The broader impacts of this research are anti-counterfeiting, authentication and quality control technologies. Counterfeiting costs the U.S. economy $200 billion per year and is responsible for the loss of 750,000 American jobs. The counterfeiting of the drug heparin has been linked to the deaths of over a hundred Americans with hundreds more having severe allergic reactions. These disturbing facts indicate that there is an increasing need for safe and covert methods to prevent, track and trace-back counterfeit products. Covert ComDTag signatures can feasibly meet these needs. Combined with more overt taggant products, ComDTag signatures can yield more robust, secure and useful covert track and trace-back solutions for commercial and national security interests.
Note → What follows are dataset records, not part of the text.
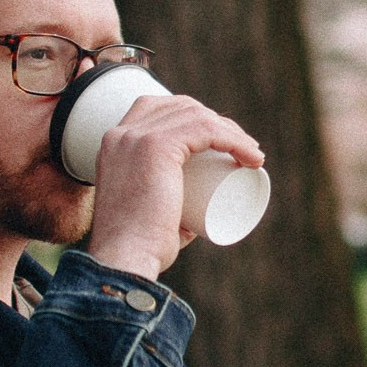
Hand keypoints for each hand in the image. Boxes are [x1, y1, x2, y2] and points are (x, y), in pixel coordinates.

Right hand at [86, 93, 265, 280]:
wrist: (125, 258)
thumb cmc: (140, 249)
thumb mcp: (149, 217)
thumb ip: (169, 214)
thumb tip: (195, 220)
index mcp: (114, 145)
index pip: (160, 109)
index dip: (195, 117)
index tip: (223, 144)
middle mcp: (121, 134)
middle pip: (180, 107)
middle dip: (217, 121)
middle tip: (242, 151)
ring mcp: (136, 137)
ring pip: (196, 116)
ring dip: (232, 131)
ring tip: (251, 155)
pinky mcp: (155, 146)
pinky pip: (205, 128)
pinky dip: (234, 139)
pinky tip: (252, 155)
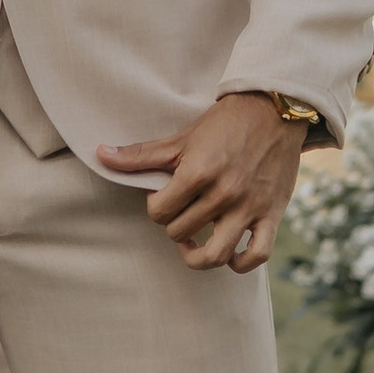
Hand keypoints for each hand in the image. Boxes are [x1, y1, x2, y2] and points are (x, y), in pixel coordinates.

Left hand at [98, 93, 310, 272]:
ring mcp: (249, 207)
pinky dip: (240, 263)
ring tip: (192, 244)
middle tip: (179, 209)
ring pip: (215, 255)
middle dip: (174, 223)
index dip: (155, 206)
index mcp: (198, 173)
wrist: (273, 110)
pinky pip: (257, 255)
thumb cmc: (223, 123)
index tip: (164, 195)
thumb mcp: (180, 138)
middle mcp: (224, 193)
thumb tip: (100, 155)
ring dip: (197, 256)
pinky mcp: (272, 214)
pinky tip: (229, 253)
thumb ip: (140, 155)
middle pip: (180, 232)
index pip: (158, 213)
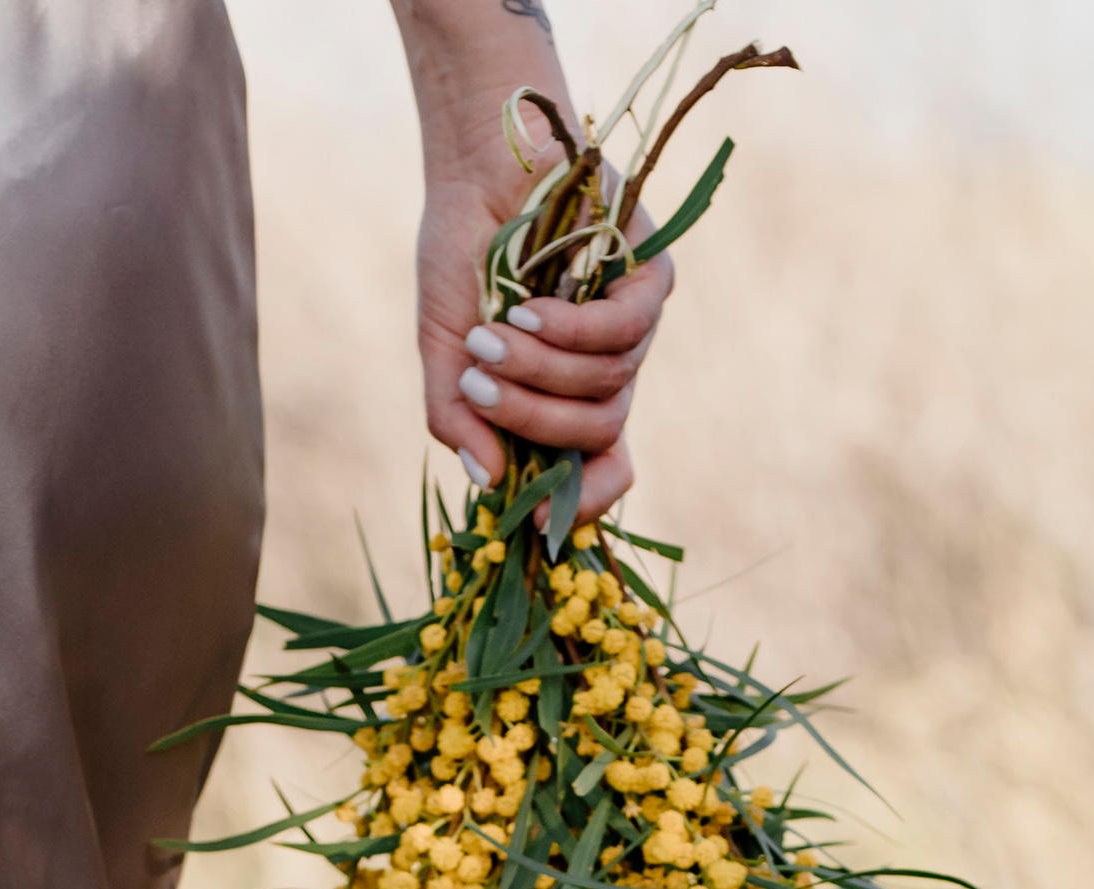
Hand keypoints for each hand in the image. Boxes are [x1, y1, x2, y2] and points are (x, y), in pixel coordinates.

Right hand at [415, 145, 674, 525]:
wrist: (475, 165)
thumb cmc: (460, 257)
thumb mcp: (443, 348)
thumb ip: (456, 417)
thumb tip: (485, 481)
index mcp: (566, 397)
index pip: (602, 471)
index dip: (582, 504)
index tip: (537, 518)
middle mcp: (605, 369)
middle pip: (598, 434)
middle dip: (535, 421)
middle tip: (480, 383)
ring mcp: (632, 324)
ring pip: (609, 386)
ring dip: (542, 370)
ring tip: (490, 334)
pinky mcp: (650, 274)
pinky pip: (626, 330)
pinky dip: (572, 332)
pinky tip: (528, 312)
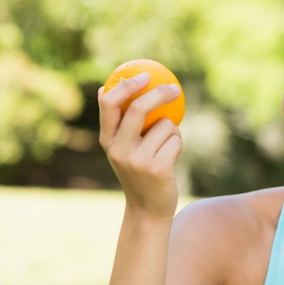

In this Small Business Innovation Research (SBIR) Phase I project, JEANSEE developed a synthetic combinatorial DNA tagging method that forensically marks objects with covert and synthetic DNA strands for anti-counterfeiting, brand protection, liability protection and other similar security applications. A combinatorial mathematical method was used to encode product, item and process information as a numerical sequence represented in DNA. The specificity of DNA strand recognition and the wet laboratory method of polymerase chain reaction (PCR) were used to store information and to generate a signal. Finally, mathematical methods were used to decode the PCR signal and identify the DNA signatures and the information they contain. JEANSEE demonstrated that DNA tags can be incorporated and detected in real world substances, e.g., phosphor, epoxy, ink, ink on paper and acetone. JEANSEE has shown that DNA tags can be detected at the parts per trillion level. JEANSEE's demonstrated a mathematical method of constructing thermodynamically designed DNA sequences to produce a DNA tagging system and confirmed the functionality of this DNA tagging system in the laboratory. JEANSEE demonstrated that a DNA tag consisting of 28 DNA fragments can be successfully detected and decoded. . JEANSEE demonstrated a uniform method, using just 270 DNA fragments, capable of producing billions of detectably distinct DNA tags, each containing 35 bits of information.